Input
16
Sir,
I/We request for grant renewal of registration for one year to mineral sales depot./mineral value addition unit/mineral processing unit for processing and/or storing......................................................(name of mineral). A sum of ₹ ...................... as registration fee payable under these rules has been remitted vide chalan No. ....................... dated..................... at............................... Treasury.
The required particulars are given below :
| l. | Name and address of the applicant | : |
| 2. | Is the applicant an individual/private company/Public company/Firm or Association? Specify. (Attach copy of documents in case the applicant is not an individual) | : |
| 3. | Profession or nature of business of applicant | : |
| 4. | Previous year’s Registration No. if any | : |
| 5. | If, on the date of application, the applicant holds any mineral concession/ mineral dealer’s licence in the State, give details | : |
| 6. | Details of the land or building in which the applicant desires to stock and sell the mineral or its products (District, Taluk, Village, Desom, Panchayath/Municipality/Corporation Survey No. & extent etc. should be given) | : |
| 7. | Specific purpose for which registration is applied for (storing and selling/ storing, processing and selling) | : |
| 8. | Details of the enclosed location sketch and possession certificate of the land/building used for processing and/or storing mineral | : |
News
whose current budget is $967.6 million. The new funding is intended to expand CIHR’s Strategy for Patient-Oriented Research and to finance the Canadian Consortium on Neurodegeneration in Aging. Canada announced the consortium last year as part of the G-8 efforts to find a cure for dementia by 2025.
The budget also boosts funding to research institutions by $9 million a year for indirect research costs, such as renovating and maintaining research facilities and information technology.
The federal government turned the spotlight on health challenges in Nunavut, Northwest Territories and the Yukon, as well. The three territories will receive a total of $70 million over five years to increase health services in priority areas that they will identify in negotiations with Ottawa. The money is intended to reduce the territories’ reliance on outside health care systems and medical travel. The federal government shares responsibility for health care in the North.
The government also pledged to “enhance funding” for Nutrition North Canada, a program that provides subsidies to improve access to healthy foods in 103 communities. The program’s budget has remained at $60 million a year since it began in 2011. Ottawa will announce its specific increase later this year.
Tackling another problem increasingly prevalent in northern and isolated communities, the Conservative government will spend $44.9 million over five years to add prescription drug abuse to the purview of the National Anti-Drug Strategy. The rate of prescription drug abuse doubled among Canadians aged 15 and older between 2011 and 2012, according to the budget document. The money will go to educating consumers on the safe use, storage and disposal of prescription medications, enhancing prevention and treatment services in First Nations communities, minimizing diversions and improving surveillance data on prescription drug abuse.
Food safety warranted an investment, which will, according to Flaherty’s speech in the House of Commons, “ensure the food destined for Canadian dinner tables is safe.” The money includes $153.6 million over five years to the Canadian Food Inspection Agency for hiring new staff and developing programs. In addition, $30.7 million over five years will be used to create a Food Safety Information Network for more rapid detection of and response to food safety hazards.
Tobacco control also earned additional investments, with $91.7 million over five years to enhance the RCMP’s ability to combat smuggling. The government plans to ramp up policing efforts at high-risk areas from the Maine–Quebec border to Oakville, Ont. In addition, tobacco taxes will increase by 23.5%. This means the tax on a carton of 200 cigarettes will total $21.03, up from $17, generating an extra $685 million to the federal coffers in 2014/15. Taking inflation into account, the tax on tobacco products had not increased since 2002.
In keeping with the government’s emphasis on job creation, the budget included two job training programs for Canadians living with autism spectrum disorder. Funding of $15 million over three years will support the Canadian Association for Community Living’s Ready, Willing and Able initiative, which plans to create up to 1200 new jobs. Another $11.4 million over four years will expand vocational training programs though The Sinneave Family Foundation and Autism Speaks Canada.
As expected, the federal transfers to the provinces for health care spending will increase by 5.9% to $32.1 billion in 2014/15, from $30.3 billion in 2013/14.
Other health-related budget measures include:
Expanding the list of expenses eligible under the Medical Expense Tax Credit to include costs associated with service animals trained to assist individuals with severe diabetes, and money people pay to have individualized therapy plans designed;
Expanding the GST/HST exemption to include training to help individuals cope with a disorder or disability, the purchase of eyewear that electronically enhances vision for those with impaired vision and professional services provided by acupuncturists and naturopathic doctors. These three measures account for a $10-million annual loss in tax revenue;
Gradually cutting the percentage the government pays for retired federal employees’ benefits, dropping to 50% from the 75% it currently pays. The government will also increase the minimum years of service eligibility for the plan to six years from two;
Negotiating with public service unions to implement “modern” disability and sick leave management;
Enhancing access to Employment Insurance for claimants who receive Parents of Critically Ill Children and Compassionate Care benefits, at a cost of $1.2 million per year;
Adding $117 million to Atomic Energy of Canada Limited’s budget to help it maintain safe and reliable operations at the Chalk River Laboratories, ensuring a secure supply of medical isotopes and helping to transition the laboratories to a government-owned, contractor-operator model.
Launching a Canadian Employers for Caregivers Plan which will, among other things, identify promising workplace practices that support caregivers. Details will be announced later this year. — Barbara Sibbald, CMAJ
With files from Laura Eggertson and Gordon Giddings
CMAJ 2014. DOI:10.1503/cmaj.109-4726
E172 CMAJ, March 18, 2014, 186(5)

Work to complete
Please make an exact copy of the lines above from the line with "individual) | : |" through the line with "of applicant | : |", both ends included.

Solution to this problem
| 2. | Is the applicant an individual/private company/Public company/Firm or Association? Specify. (Attach copy of documents in case the applicant is not an individual) | : |
| 3. | Profession or nature of business of applicant | : |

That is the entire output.